◆ WORK ITEM ◆
Find every line in the data that contains the word "your". Return each of those lines.

◆ DATA EXTRACTS ◆
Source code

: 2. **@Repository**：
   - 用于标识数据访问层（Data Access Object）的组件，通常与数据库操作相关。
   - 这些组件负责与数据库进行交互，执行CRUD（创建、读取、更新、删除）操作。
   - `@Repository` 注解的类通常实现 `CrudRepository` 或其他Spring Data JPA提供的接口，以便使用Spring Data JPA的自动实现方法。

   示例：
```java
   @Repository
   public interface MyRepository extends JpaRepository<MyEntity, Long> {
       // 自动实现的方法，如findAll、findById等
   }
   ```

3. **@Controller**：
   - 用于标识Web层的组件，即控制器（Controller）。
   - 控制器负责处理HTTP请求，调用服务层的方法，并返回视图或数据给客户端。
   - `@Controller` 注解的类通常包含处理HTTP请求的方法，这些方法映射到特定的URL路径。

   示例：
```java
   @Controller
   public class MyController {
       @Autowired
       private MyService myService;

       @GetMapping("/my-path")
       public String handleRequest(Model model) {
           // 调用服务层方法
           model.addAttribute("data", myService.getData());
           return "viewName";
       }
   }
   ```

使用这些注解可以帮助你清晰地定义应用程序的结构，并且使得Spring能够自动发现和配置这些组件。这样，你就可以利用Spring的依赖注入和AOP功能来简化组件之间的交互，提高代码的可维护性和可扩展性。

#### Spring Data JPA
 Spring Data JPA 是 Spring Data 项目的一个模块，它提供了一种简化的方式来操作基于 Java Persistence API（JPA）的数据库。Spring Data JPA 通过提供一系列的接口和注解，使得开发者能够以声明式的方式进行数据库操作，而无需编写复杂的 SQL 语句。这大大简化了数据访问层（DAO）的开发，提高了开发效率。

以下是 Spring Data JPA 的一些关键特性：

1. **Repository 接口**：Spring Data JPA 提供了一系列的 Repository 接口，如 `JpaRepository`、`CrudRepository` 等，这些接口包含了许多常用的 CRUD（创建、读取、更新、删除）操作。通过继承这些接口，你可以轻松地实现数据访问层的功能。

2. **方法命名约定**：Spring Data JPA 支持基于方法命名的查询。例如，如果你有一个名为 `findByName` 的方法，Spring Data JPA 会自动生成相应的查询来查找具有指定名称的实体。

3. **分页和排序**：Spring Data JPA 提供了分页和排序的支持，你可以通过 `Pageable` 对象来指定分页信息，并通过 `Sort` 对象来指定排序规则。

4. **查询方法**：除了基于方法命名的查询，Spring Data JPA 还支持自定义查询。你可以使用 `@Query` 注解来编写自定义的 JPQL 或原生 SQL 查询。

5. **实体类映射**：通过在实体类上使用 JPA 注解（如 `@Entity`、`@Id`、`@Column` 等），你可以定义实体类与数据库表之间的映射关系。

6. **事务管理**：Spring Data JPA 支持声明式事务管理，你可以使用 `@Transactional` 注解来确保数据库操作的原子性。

--

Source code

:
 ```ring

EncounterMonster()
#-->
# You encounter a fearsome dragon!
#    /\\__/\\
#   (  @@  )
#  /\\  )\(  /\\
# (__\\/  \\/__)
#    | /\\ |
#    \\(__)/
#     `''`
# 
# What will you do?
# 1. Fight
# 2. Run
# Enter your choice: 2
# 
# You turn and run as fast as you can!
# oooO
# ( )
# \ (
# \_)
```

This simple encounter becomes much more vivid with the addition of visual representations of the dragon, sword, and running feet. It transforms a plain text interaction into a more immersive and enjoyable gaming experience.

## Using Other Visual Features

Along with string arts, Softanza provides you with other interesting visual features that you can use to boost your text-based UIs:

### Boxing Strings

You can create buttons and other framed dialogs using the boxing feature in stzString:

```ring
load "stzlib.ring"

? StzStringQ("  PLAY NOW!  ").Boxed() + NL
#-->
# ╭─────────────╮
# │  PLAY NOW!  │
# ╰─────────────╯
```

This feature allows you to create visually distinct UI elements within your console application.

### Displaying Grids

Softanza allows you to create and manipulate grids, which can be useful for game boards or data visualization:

◆ WORKED SOLUTION ◆
# Enter your choice: 2
Along with string arts, Softanza provides you with other interesting visual features that you can use to boost your text-based UIs:
This feature allows you to create visually distinct UI elements within your console application.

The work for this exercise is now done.